The benefits of hiking are numerous. There’s the obvious: Daily cardio is highly beneficial, and hiking does a good job of getting the heart pumping, particularly if your route features appreciable grade. Even hiking on level ground is good for your heart, though. People who get more exercise in general are less likely to develop cardiovascular disease, type 2 diabetes, and several other serious diseases.
There are also less obvious reasons to enjoy hiking. To the extent that it gets you out-of-doors and exposes you to nature, there may be additional, hidden benefits. Examples include lower blood pressure, reduced levels of inflammation markers, and even better mood. Tantalizing research suggests it even boosts immune system activity.
Just breathing forest air may lower blood pressure appreciably, possibly due to the body’s reaction to aromatic compounds released by certain trees. Evergreens, in particular, appear to possess essential oils that we associate with the heady scents of pine, spruce, and cedar. These bracing scents evidently coax blood pressure down.
Even better, time spent in forests—but not urban settings—has been shown to decrease levels of the stress hormone, cortisol, as well as numerous markers of inflammation. That’s telling, because inflammation is believed to underlie many of the most troubling diseases of modern life, including cardiovascular disease, type 2 diabetes, arthritis, and even cancer. No wonder the time-honored practice of hiking in forests—charmingly known as “forest bathing”—is experiencing a resurgence in Japan. In fact, the Japanese think of forest bathing not so much as hiking, but as “natural aromatherapy”.
From Rehab to Reconnection
Hiking can be an effective way to heal joints after replacement procedures, too. A study on older patients who had undergone total knee replacement showed that a 3-month guided hiking program after the procedure yielded better quality of life and “moderate improvement in functional abilities” compared to control patients who did not engage in the hiking rehabilitation program.

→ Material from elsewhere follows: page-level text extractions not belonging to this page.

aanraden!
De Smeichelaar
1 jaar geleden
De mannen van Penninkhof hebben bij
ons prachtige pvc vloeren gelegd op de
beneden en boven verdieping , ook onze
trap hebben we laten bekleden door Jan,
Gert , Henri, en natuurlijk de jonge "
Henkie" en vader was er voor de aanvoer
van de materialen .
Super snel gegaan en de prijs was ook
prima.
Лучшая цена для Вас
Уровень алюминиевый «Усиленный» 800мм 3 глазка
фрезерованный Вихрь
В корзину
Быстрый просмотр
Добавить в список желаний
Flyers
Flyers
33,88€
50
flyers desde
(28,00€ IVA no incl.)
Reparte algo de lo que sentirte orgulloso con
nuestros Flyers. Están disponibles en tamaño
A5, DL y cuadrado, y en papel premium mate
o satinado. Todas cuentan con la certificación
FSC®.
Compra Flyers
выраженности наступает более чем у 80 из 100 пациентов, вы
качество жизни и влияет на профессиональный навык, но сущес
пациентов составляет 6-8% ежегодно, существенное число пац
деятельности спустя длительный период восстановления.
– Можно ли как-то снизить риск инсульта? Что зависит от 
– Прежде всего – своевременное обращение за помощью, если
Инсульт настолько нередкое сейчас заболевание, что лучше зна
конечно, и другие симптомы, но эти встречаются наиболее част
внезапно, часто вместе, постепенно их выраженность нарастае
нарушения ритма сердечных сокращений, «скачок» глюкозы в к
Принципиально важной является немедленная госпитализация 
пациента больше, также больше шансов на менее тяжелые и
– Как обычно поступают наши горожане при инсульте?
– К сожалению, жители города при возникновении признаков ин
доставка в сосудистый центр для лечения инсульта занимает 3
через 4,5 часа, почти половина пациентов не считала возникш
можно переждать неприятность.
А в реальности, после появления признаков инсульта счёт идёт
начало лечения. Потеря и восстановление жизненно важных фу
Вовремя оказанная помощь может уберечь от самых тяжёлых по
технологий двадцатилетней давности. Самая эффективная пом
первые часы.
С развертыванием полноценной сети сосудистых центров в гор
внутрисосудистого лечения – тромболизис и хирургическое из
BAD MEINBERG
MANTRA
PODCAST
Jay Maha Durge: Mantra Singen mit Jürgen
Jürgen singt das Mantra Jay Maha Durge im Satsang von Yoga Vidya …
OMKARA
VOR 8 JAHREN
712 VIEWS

Scandinavians revere hiking. Several research papers have examined the benefits of the family hiking experience in Norway, for example. According to comments gathered from families hiking in Norway, “a hiking trip clears space for the family in their everyday lives, which is largely dominated by relations with non-family members at both work and leisure.” The family hike is seen as a way for families to reconnect and strengthen ties, while experiencing the centering effects of “being in the moment.” Interestingly, this is a goal of mindful meditation, another practice designed to focus the mind and instill calm.
Lower Inflammation and Better Mood
Another small study looked at the benefits of hiking downhill (but not uphill). Sedentary, yet healthy, men and women spent two months hiking downhill after riding a cable car to the top of a peak. They experienced significant drops in cholesterol levels, and evidence of better blood sugar handling status. They also experienced notable drops in levels of a key marker of inflammation in the body, C-reactive protein.
Another recent study on elderly patients with the lung disorder, chronic obstructive pulmonary disease (COPD) showed marked differences in markers of inflammation, and mood, among patients assigned to spend time in an urban environment or a forest setting. The forest-visiting patients reported significant improvements in mood, and demonstrated significant drops in markers of inflammation. Spending equal amounts of time in the city did not yield these benefits.